Never one to stand still for a moment, Sargeant throws as many musical styles into the mix as humanly possible whilst also providing a confident comedic presence. There is a danger when mixing comedy and music that once the jokes become stale the sheen of the song quickly fades. Whilst it is true that some of these efforts suffer from fatigue after a few listens, when Sargeant gets it right the results can be quite extraordinary.
Opening the album is In Terms Of Ease and Speed which finds Mr Vast switching personalities on practically every line. He assumes the voices of, variously, an upper class toff, David Bowie and Danny The Dealer from Withnail & I, and throws in pinch of Ian Dury and a dollop of Phil Daniels for good measure. Musically it’s an off-kilter funk that’s not a million miles away from Madness’ Cardiac Arrest or Morphine in their prime, which of course means it’s immensely infectious. Buttercyde spins off in another direction and marries goth to dubstep whilst cursing bad luck, rhyming Twitter with shitter, and managing to make a chorus about buttering toast on both sides vaguely interesting.
At this point the album loses its momentum somewhat, with the tribal funk and relatively bland vocal of The Rug doing little that’s memorable. Bliss meanwhile starts out well with a curious glitch/classical intro before it segues into a musing on the pleasures of domestic bliss. Switching characters once again from a slightly pervy curtain twitcher to prescriptive house work dictator, it’s more performance poetry than anything else and repeated listens do it no favours at all.
Fortunately, this slight wobble is quickly followed by the quirky pop genius of Atlantis. A far better utilisation of his wild imagination, this tale of a saucy merman is undoubtedly the best moment on the album by simple virtue of not trying to hard to be smart or clever. It’s just a purely great song. The blissed out soul of Elemental is another fine example of Vast’s musical dexterity mixing well with his knowing lyrical prowess.

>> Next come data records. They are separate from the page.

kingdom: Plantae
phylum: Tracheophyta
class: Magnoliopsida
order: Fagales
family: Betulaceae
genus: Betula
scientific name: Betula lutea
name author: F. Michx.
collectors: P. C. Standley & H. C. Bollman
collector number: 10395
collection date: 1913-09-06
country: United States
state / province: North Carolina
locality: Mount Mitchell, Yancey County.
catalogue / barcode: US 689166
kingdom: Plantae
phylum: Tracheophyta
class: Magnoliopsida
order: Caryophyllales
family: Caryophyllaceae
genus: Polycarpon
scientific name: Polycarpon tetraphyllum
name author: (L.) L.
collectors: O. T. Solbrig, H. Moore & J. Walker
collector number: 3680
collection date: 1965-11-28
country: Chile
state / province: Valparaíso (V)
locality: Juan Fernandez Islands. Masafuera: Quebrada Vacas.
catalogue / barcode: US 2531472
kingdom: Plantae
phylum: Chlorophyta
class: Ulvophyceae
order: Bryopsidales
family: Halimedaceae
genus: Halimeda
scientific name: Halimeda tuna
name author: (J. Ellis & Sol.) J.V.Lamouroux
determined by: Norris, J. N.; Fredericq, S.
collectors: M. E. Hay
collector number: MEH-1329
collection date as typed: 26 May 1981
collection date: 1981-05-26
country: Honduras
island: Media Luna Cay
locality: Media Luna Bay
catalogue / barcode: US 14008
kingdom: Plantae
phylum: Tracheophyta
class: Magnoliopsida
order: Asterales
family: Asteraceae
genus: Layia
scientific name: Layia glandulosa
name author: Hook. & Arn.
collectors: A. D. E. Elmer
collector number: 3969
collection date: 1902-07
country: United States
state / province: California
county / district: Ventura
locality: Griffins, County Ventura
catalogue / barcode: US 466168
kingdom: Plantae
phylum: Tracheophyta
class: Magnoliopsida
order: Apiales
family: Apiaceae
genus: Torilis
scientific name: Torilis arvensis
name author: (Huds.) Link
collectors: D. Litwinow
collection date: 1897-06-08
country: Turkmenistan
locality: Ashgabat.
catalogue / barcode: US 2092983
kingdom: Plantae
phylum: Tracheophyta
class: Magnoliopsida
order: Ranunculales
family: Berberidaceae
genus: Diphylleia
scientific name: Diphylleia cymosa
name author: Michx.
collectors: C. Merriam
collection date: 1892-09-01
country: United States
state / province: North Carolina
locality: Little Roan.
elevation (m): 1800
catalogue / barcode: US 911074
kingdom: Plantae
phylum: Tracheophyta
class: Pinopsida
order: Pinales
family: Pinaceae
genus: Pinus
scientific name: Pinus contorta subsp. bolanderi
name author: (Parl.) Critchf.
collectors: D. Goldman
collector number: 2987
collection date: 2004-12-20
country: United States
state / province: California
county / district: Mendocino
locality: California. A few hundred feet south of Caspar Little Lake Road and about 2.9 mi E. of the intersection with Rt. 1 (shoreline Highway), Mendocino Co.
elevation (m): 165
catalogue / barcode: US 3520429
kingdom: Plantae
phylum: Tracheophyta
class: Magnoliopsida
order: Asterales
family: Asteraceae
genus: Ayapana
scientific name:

Teflon Country sees Vast try his hand at woozy ramshackle country whilst Henry The 8th switches tack again and utilises a grinding brainless metal riff to explore Henry’s trouble with women. Both are quite good fun but lack zeal and enough inventiveness to really startle. There’s a distinct influence of ’90s house at the mid-point of the album. You can practically smell the sweat of the dancefloor when the synths of Process Of Illumination kicks in. It’s so well crafted that the transcendental nature of the lyrics are easy to miss. That said, the Uranus joke still sticks out a mile. First Class sticks to the twin themes of religious fervour and the club, although there’s a lot more of the comedown about it than the revelatory.
Sargeant is clearly something of a dab hand at adopting musical styles and twisting them for his own needs. It would be interesting to see what he might do if he took his songs slightly more seriously as a whole, because a clumsy joke can occasionally derail the whole thing. The funkatronic incest club jam of Family Values, for example, just doesn’t quite go far enough to be truly offensive or brilliantly funny, although the 2Unlimited style break is pulled off beautifully. On his own, it feels as if Mr Vast can’t quite cover all the bases, so there’s nothing here as startling as Wevie’s Stitchin’, for example.